GIVEN DATA:

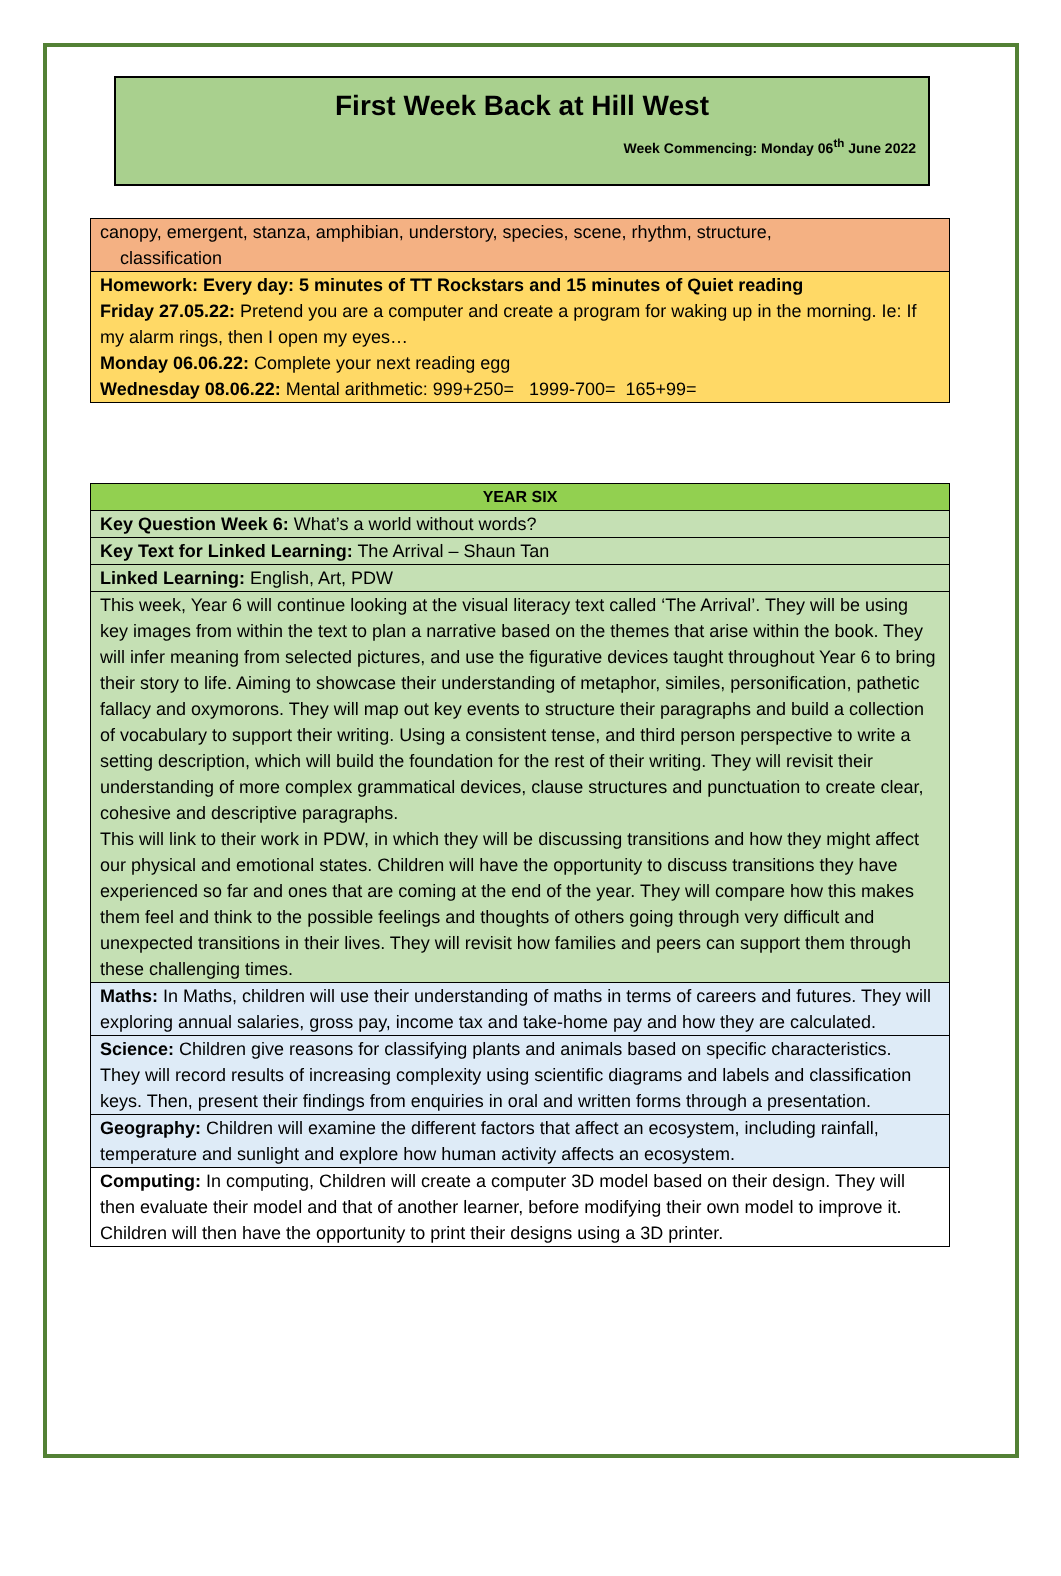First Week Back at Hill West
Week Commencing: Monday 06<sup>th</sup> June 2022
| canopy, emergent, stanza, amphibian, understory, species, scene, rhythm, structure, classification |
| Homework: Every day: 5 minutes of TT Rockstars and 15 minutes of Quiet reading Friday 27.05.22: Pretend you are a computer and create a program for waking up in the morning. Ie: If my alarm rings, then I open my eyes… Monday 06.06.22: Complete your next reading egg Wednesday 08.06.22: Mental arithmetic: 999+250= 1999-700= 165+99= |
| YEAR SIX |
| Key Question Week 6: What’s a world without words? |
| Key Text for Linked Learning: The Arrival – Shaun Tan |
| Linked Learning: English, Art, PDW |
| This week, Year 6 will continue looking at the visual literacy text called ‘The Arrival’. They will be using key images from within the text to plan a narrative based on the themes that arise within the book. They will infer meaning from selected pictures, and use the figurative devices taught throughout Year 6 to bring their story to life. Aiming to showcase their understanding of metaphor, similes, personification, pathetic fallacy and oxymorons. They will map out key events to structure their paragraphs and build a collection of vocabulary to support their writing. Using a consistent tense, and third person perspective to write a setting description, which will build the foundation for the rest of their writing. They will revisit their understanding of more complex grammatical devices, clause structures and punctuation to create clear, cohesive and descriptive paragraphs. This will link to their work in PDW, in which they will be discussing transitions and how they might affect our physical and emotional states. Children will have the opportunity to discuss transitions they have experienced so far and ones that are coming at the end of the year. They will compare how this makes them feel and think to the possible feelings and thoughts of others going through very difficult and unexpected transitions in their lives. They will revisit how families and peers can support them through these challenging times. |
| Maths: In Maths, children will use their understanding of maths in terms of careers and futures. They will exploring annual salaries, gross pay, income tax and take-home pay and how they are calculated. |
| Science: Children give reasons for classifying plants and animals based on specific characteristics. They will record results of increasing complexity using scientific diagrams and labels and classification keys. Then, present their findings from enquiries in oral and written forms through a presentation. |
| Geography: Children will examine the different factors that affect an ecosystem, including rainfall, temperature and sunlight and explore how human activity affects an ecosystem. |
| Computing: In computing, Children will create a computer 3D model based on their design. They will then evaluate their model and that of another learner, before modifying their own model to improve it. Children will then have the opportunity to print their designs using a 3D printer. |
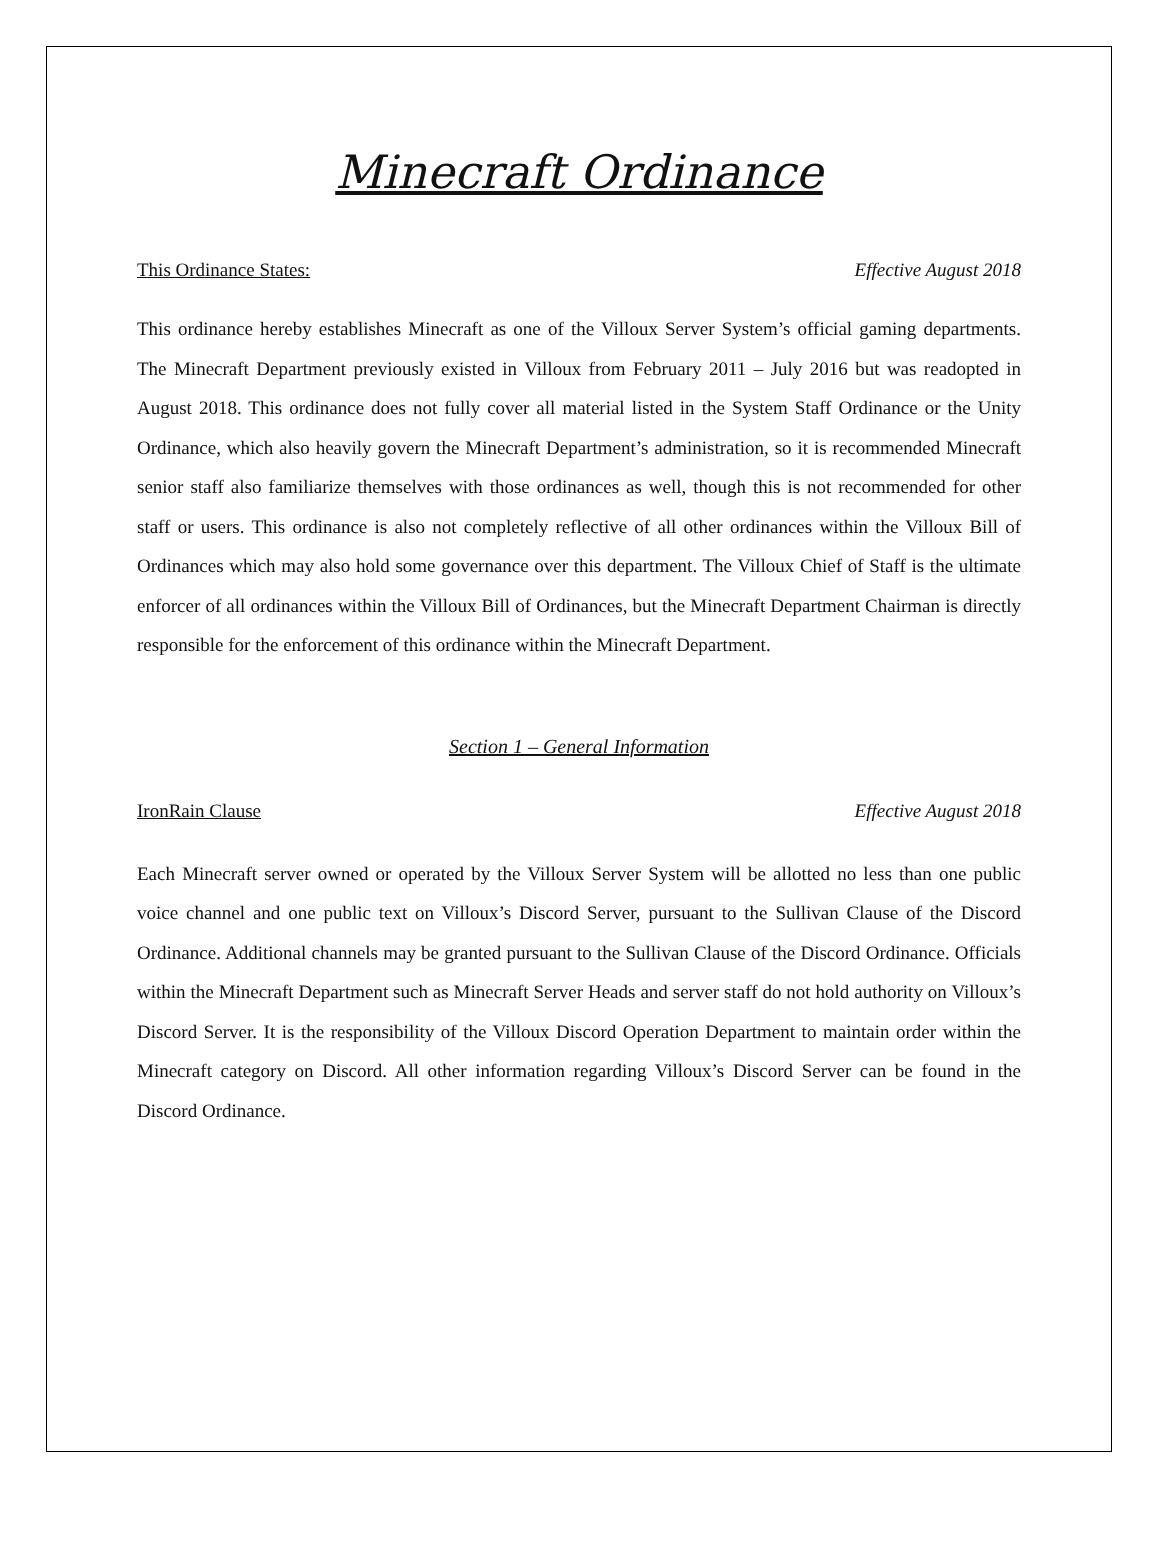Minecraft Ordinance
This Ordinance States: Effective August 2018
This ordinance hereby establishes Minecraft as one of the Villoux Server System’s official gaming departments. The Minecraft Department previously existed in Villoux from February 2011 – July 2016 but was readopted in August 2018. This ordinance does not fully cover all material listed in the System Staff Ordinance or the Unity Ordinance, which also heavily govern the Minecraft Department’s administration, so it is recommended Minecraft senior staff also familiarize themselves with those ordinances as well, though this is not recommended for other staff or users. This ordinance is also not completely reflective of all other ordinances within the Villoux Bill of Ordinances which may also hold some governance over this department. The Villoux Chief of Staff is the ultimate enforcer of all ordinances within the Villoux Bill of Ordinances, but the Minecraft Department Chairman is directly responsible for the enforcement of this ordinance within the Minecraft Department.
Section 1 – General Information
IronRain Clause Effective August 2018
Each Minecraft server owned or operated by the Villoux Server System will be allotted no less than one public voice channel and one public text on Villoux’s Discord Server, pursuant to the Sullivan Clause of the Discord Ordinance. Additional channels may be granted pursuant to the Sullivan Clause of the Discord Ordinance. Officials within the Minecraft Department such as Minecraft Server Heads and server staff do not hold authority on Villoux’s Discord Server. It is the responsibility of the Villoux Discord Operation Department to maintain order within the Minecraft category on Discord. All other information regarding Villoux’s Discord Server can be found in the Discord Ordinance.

INSTRUCTIONS TO FOLLOW:
The line containing "English, Art, PDW |" marks the end; please output exactly the lines of the listing above from its first line through that line, without pictures.

RESPONSE TO THIS EXERCISE:
First Week Back at Hill West
Week Commencing: Monday 06<sup>th</sup> June 2022
| canopy, emergent, stanza, amphibian, understory, species, scene, rhythm, structure, classification |
| Homework: Every day: 5 minutes of TT Rockstars and 15 minutes of Quiet reading Friday 27.05.22: Pretend you are a computer and create a program for waking up in the morning. Ie: If my alarm rings, then I open my eyes… Monday 06.06.22: Complete your next reading egg Wednesday 08.06.22: Mental arithmetic: 999+250= 1999-700= 165+99= |
| YEAR SIX |
| Key Question Week 6: What’s a world without words? |
| Key Text for Linked Learning: The Arrival – Shaun Tan |
| Linked Learning: English, Art, PDW |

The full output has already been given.